Clumbermere: I hope not, Mr. Gauntlett, but if I am,
please show me the way out of the pit…28
Afterwards Oliver and the American girl Susan argue about whether to recall Strowde with the news that Joan is dead. Oliver finally gives way, with a bad grace. And when Susan tells him that he doesn’t know what he wants, he summarizes:
Oliver: There’s a worse mischief with most of us, Susan. What we want doesn’t count. We want money and we want peace... and we want our own way. Some of us want to look beautiful, and some want to be good. And Clumbermere gets rich without knowing why... and we statesmen puzzling the best way to pick his pocket. And you want Evan to come back to the middle of it all.
Susan: He belongs here.
Oliver: If he’d come back, he or another, and make short work of the lifeless lot of us....
Susan: Why didn’t Joan marry him? They’d have had some happiness at least, and that would have helped.
Oliver (a last effort): Why doesn’t life plan out into pretty patterns and happy endings. Why isn’t it all made easy for you to understand ?
Susan: Don’t mock at me any more, Oliver.

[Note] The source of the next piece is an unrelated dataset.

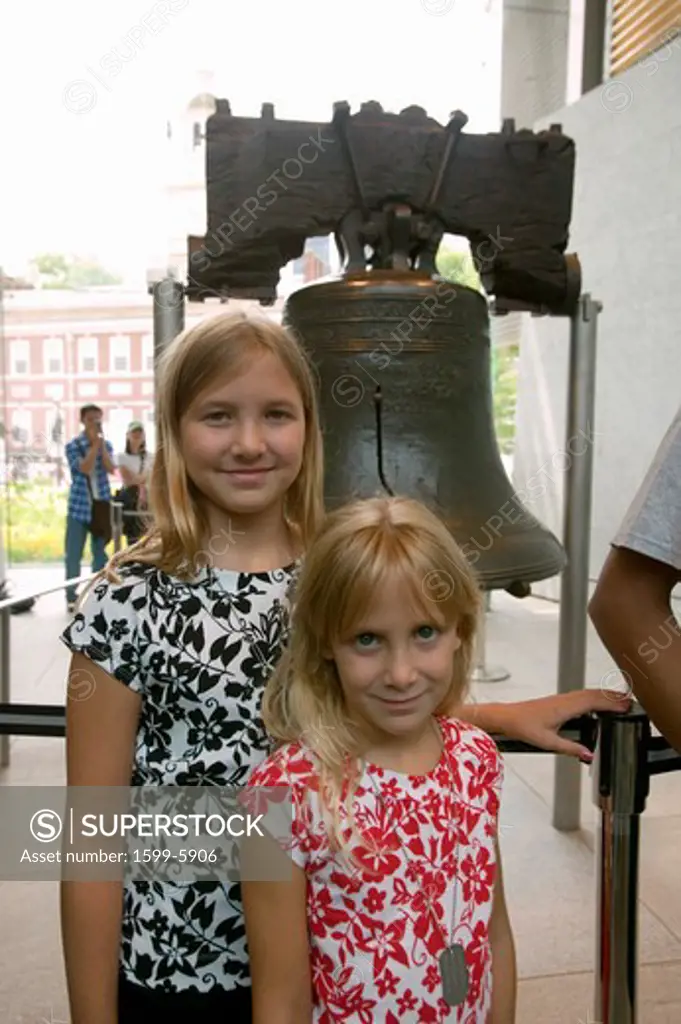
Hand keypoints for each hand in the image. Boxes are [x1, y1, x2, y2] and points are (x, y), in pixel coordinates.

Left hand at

Oliver: I’m sorry. I only do it because I’m afraid of you.29
And the closing cadence of the play is not a real ending:
Susan: Wouldn’t you want to be raised from the dead?
Oliver: No, indeed.
Susan: You’ll have to be, somehow.
Oliver: Do you wonder I’m afraid of you, Susan? {He goes out.)30
There is no prospect of anyone being ‘raised from the dead’, for that would mean new motives, new hopes and a new belief.

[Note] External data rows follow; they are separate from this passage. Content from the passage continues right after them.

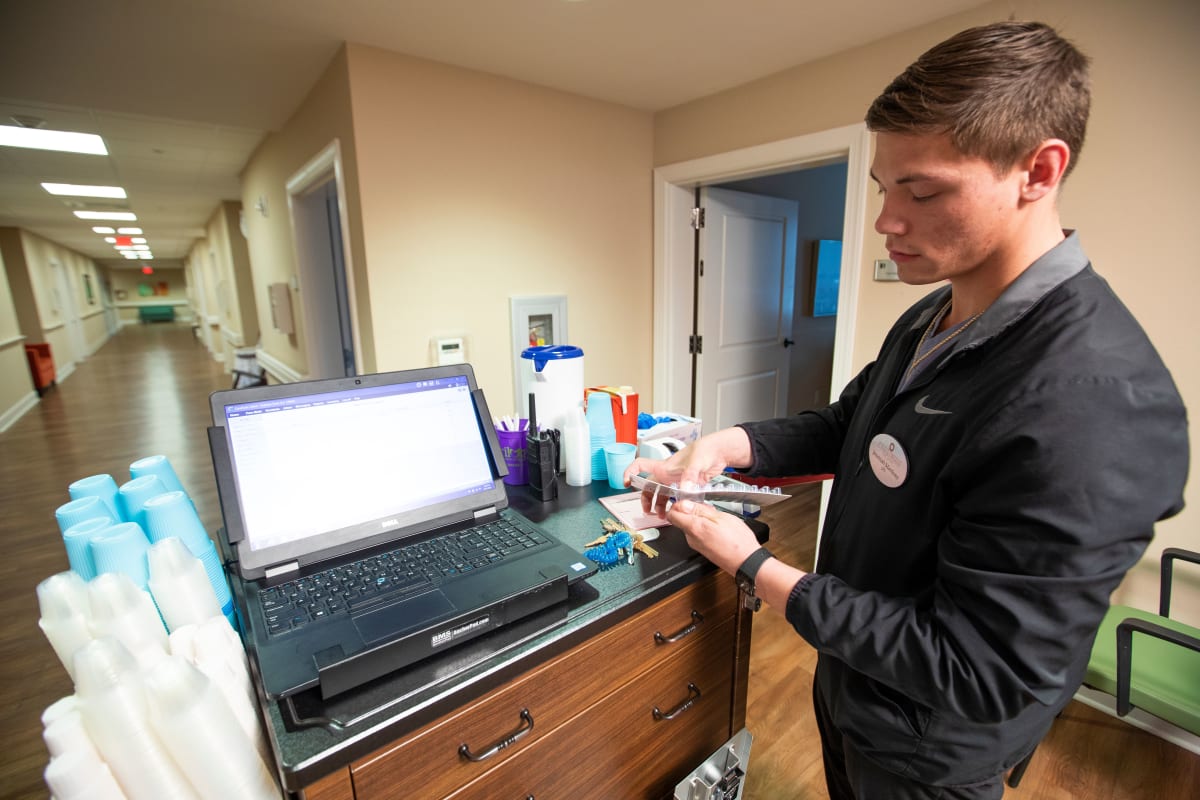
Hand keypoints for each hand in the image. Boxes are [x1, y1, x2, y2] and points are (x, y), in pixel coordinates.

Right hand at [622, 427, 752, 516]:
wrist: (719, 452)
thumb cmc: (704, 450)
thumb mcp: (695, 463)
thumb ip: (689, 478)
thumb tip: (684, 490)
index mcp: (664, 466)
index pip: (640, 466)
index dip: (630, 473)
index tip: (626, 483)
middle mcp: (667, 474)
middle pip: (650, 487)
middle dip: (646, 499)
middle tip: (648, 511)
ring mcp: (676, 480)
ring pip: (662, 494)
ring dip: (660, 505)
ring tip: (663, 515)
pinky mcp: (687, 486)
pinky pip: (676, 497)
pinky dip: (674, 505)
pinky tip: (678, 510)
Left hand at [666, 499, 760, 575]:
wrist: (746, 562)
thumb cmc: (737, 541)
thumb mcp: (720, 517)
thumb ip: (699, 510)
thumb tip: (683, 504)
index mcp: (694, 528)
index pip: (671, 514)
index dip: (679, 504)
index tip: (689, 500)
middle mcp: (691, 538)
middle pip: (682, 519)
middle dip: (693, 511)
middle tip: (709, 509)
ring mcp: (696, 545)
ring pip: (691, 526)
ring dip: (701, 519)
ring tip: (718, 519)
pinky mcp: (703, 549)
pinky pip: (699, 534)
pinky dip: (706, 528)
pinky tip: (719, 528)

Earlier in this chapter, I used the phrase ‘near-religious terminology’, and it is now time to elucidate it. At the beginning of the Third Act, Strowde asks Oliver to check a quotation for him:
Strowde: Get me the Bible, will you? I want to verify I think it’s first Kings, nineteen....

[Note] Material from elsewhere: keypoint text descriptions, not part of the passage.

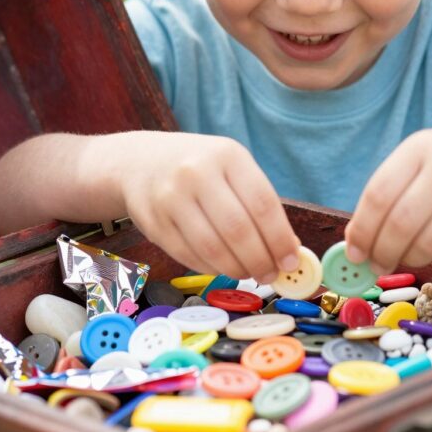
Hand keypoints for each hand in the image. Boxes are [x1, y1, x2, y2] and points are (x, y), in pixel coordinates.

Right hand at [117, 132, 299, 281]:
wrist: (140, 161)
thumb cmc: (199, 168)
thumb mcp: (232, 169)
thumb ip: (259, 204)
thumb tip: (289, 249)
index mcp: (227, 155)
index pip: (263, 203)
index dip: (280, 239)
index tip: (291, 262)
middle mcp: (197, 173)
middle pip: (238, 229)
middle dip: (260, 260)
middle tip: (271, 275)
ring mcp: (171, 197)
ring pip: (212, 248)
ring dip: (237, 270)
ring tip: (249, 274)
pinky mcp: (153, 222)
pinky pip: (189, 256)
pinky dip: (212, 269)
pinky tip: (222, 267)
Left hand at [344, 126, 431, 273]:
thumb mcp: (424, 159)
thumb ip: (389, 193)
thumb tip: (355, 243)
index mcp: (421, 147)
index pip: (378, 195)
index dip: (362, 230)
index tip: (354, 252)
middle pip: (400, 225)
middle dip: (382, 253)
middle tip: (377, 265)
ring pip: (427, 246)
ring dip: (411, 259)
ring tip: (409, 255)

Oliver: What’s the quotation?
Strowde: Now, O Lord, take away my life, for I am not better than my fathers. Very modern and progressive and disillusioned of Elijah! Why ever should he expect to be? 31
But that is the whole point. Strowde does expect to be, and Oliver expects to be... and they are not. There is an appetite for ‘progress’ in all Outsiders; and yet, as Strowde knows only too well, not primarily for social progress. ‘Not better than his fathers’—that is to say, not wiser than his fathers, not less futile, being a slave to the same weaknesses, the same needs. Man is as much a slave to his immediate surroundings now as he was when he lived in tree-huts. Give him the highest, the most exciting thoughts about man’s place in the universe, the meaning of history; they can all be snuffed out in a moment if he wants his dinner, or feels irritated by a child squalling on a bus. He is bound by pettiness. Strowde and Oliver are both acutely sensitive to this, but not strong enough to do anything about it. Human weakness. When Joan tells Strowde she cannot marry him (at the end of Act II), Strowde, left alone, murmers: ‘Most merciful God... who makest thy creatures to suffer without understanding...’32 But he is not praying to God, he is only wondering at the pain he feels, his vulnerability, human weakness. And Hemingway’s early work, up to the short story about the Major whose wife died, is a long meditation on human vulnerability. And meditation on human vulnerability always leads to ‘religious thinking’, to Hemingway’s ‘He must find things he cannot lose’; to a development of an ethic of renunciation and discipline. It leads to a realization that man is not a constant, unchanging being: he is one person one
day, another person the next. He forgets easily, lives in the moment, seldom exerts will-power, and even when he does, gives up the effort after a short time, or forgets his original aim and turns to something else. No wonder that poets feel such despair when they seem to catch a glimpse of some intenser state of consciousness, and know with absolute certainty that nothing they can do can hold it fast. And this theme, implicit in Sartre, Camus, Hemingway, and even more explicit in writers like T. S. Eliot and Aldous Huxley, leads to a question, ‘How can man be stronger? How can he be less of a slave of circumstances?’ (Mr. Huxley’s work has remained so irritatingly inconclusive because he seems to accept it as a premise for all his novels that absolutely nothing can be done about it.)